In the years when Liszt’s followers were composing one-movement concerti and rejecting everything that seemed to be a survivor of or meaningless tribute to tradition, Brahms remained true to the classical canons. In all of his concerti he retained two expositions – orchestral and solo – in the first section without condensing the form, quite the reverse expanding
it. Brahms’ Second Piano Concerto
(1881) takes on Wagnerian proportions, its character could be described using Bruckner’s favourite term feierlich
(triumphantly, festively), and later the main theme was to resound anew in Mahler’s Second Symphony.
The first section opens with a theme in the character of an anthem: Brahms clearly did not believe that human suffering was the only object worthy of being portrayed in art. The scherzo is unique: passionate, restless and with a dance section in the middle part.
The slow third section opens and closes with a cello solo. This melody later became the song Immer leiser wird mein Schlummer.
The finale begins with a joke in the style of Beethoven – not in the main key. Brahms accompanied it with the remark “graciously” which he had previously used only in his scherzos.

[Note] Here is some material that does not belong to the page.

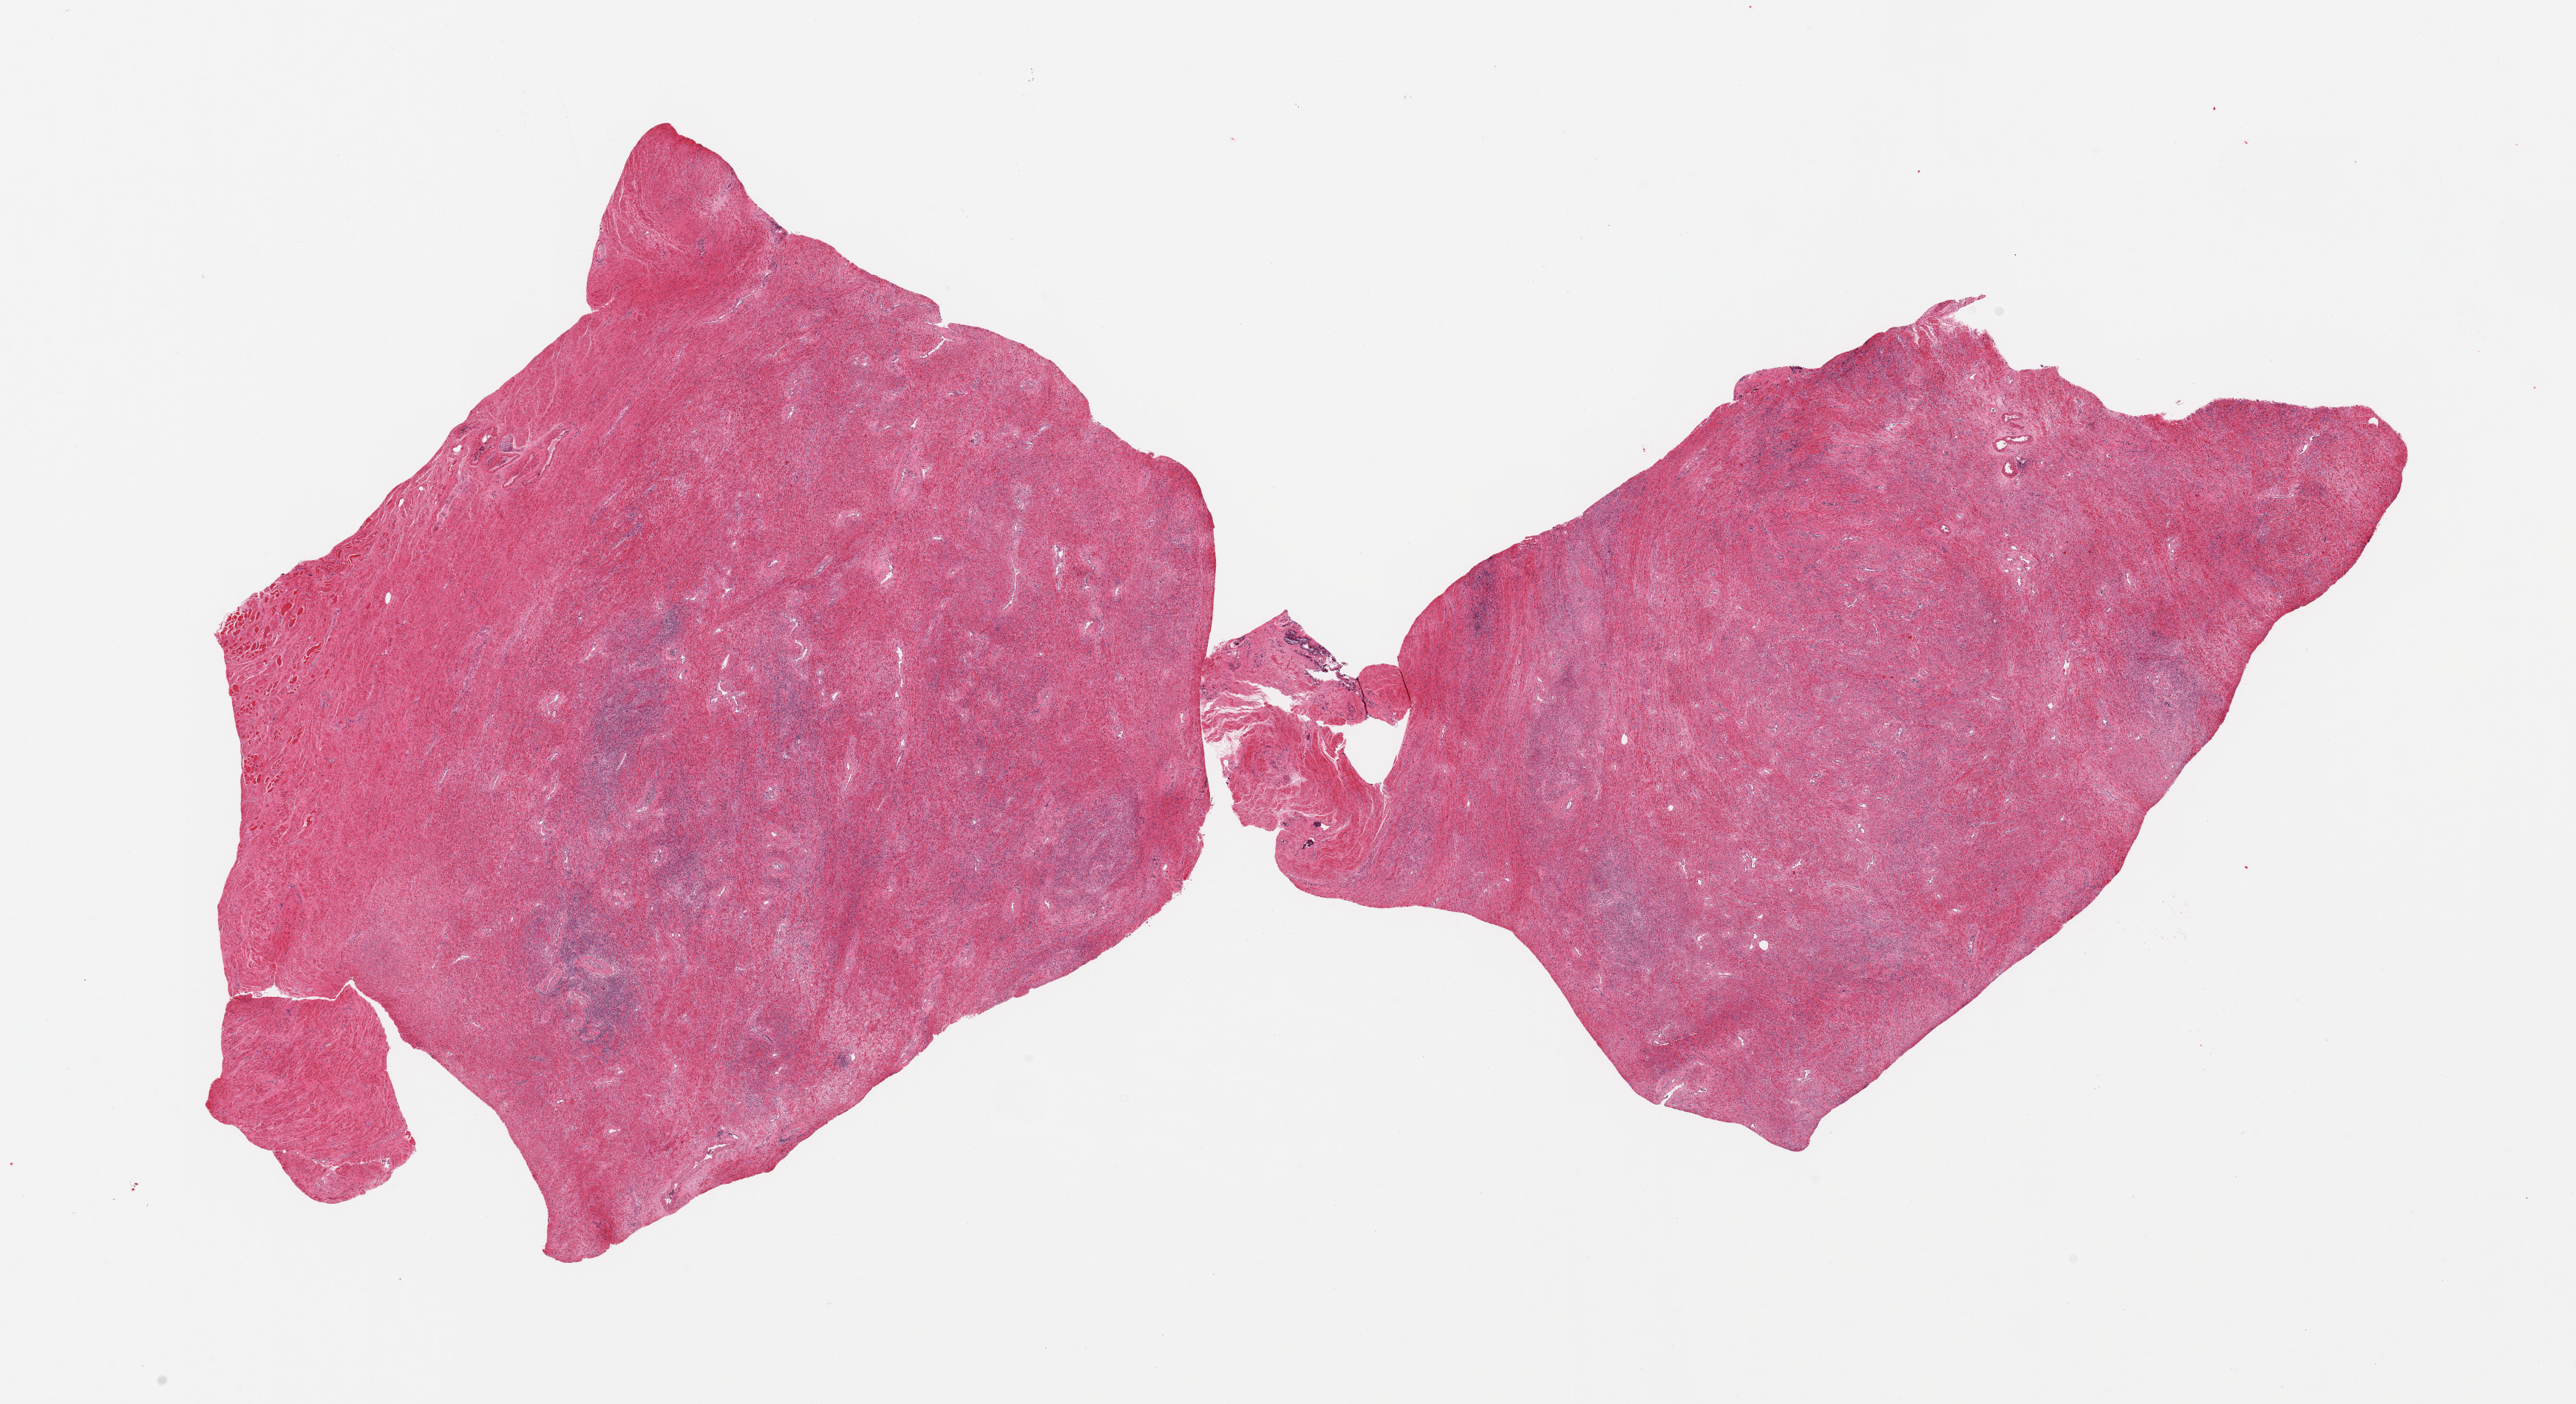
Digitized hematoxylin and eosin (H&E)-stained section, a low-resolution overview of the entire scanned area, about 27.6 x 15.0 mm; PAXgene-fixed paraffin-embedded (PFPE) section; section of prostate (target tissue); donor tissue sample. Donor: male.
• review note (as recorded): 2 pieces, stromal elements only, patchy chronic prostatitis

The official premiere of the concerto took place in Budapest, the unofficial premiere somewhat earlier in Meiningen when Hans von Bülow had given Brahms the opportunity to test his latest works live. Brahms’ piano technique had by no means become simpler, but it had acquired a sheen it was lacking. Unlike the First, the much more complex Second Concerto proved an instant “hit” and the composer performed it dozens of times on tour, swapping places with von Bülow at the piano and the conductor’s stand.
Barely familiar with his piano sonatas, Robert Schumann saw a symphony composer in Brahms. Composing for orchestra was Schumann’s legacy to his younger colleague. Clara Schumann, who had at one time inspired her brilliant husband to turn to the symphony genre, now inspired Brahms to work in that genre too (interestingly, both composers wrote four symphonies apiece).
In Brahms’ First Symphony (1862–1876) there is much that is reminiscent of Beethoven. The music moves “from darkness to light,” here you can sense the desire and readiness “to grab destiny by the throat” and the entire first movement flows in a battle between high and low voices. Following the example of Haydn’s late sonatas and Beethoven’s Third Piano Concerto, the second movement was composed in a tonality very remote from the main one as if it were flowing in some other reality. The third movement is a gracious and feminine scherzo. The finale is one of Brahms’ most intense achievements, one of which he was justifiably proud. The broad theme in major key from the introduction may have suggested to Mahler the idea that a “symphony should be like the world.” The main theme with its many voices resounds like a chorale, in parts resembling Beethoven’s Ode to Joy: after the battle in the first movement, in the finale a long-awaited union occurs.
The symphony was published by Simrock, and published so well that Brahms wrote to his publisher of their joint work “It is lying on the piano and is delighting and surprising everyone; I have to stop young composers seeing it, otherwise you would be sent too many symphonies.”